Africa is one of the most affected regions by climate change, and its current and historical greenhouse gas emissions are minuscule at a global scale. However, the region received only 20% of international adaptation finance flows (USD 13 billion) annually in 2021–2022. This is less than half of the finance going to the East Asia and Pacific region, which received about 45% of global adaptation finance flows. This concern in the slow flow of climate finance to African countries compared to the rest of developing countries is preventing countries from embarking on low-carbon and climate-resilient development.
Across Africa, there has been a realization that the current climate financing models are not working for Africa and a bold call for their transformation. This call is largely motivated by the glaring lapses in accountability for several funded projects and the inability to meet expected accountability standards, coupled with weak oversight mechanisms. With several multilateral funds now in their second decade of existence, it is disturbing that there has not been bold intent to develop independent and strong oversight mechanisms beyond those provided under multilateralism, which is not only deficient but also weak in design.
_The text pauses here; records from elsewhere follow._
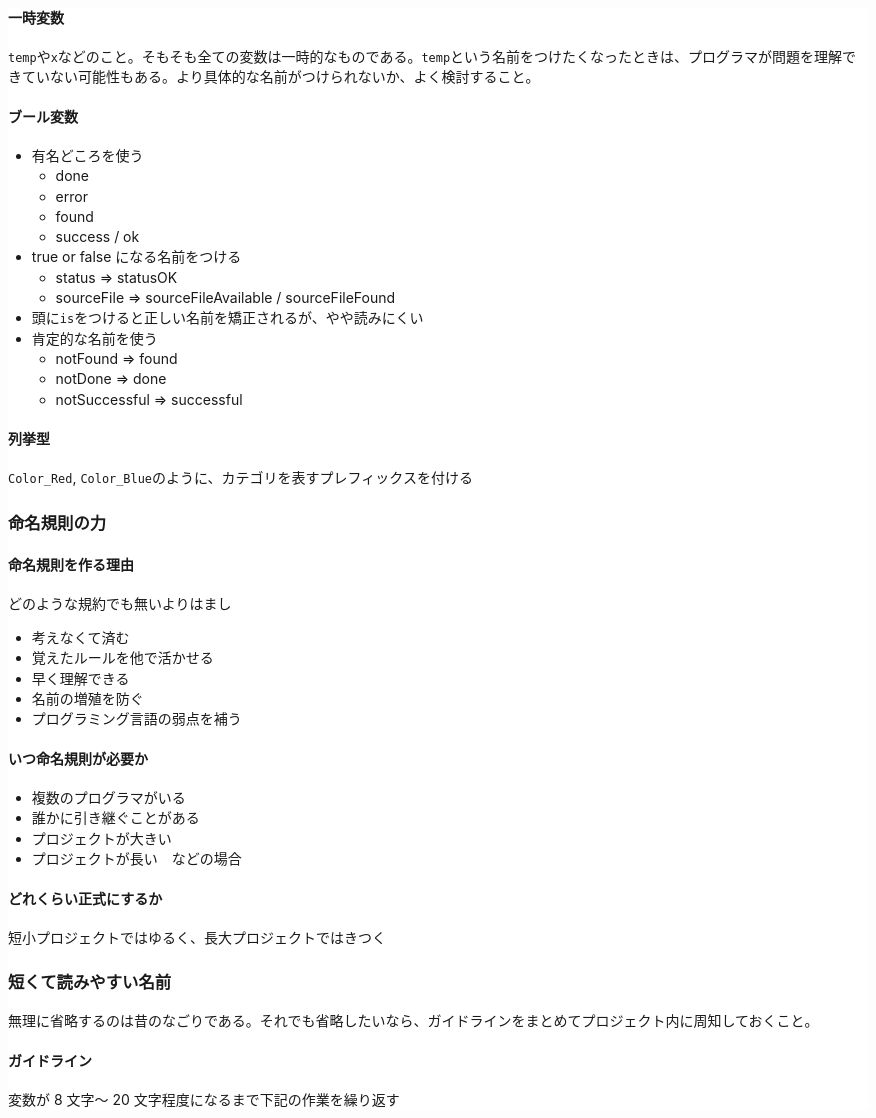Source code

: #### 一時変数

`temp`や`x`などのこと。そもそも全ての変数は一時的なものである。`temp`という名前をつけたくなったときは、プログラマが問題を理解できていない可能性もある。より具体的な名前がつけられないか、よく検討すること。

#### ブール変数

- 有名どころを使う
  - done
  - error
  - found
  - success / ok
- true or false になる名前をつける
  - status => statusOK
  - sourceFile => sourceFileAvailable / sourceFileFound
- 頭に`is`をつけると正しい名前を矯正されるが、やや読みにくい
- 肯定的な名前を使う
  - notFound => found
  - notDone => done
  - notSuccessful => successful

#### 列挙型

`Color_Red`, `Color_Blue`のように、カテゴリを表すプレフィックスを付ける

### 命名規則の力

#### 命名規則を作る理由

どのような規約でも無いよりはまし

- 考えなくて済む
- 覚えたルールを他で活かせる
- 早く理解できる
- 名前の増殖を防ぐ
- プログラミング言語の弱点を補う

#### いつ命名規則が必要か

- 複数のプログラマがいる
- 誰かに引き継ぐことがある
- プロジェクトが大きい
- プロジェクトが長い　などの場合

#### どれくらい正式にするか

短小プロジェクトではゆるく、長大プロジェクトではきつく

### 短くて読みやすい名前

無理に省略するのは昔のなごりである。それでも省略したいなら、ガイドラインをまとめてプロジェクト内に周知しておくこと。

#### ガイドライン

変数が 8 文字～ 20 文字程度になるまで下記の作業を繰り返す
With substantial funding being channelled through a few large multilateral entities, accountability remains remote to many projects as power inequalities take centre stage. This perpetuates a cycle of global inequality and marginalization of locally developed solutions and not only undermines the principles of equity and inclusivity but also limits the capacity of grassroots initiatives and community-led projects to address climate challenges effectively. Conspicuously missing are clear frameworks for the engagement of communities and civil societies and gaps in accountability expectations on the part of the National Designated Authorities on the way they should engage with the communities. The Power asymmetry that characterizes consultations among key stakeholders in many projects including remotely placed powerful corporates, and government entities makes it impossible for CSOs and even governments to engage institutions that are grantees for funds under multilateral systems.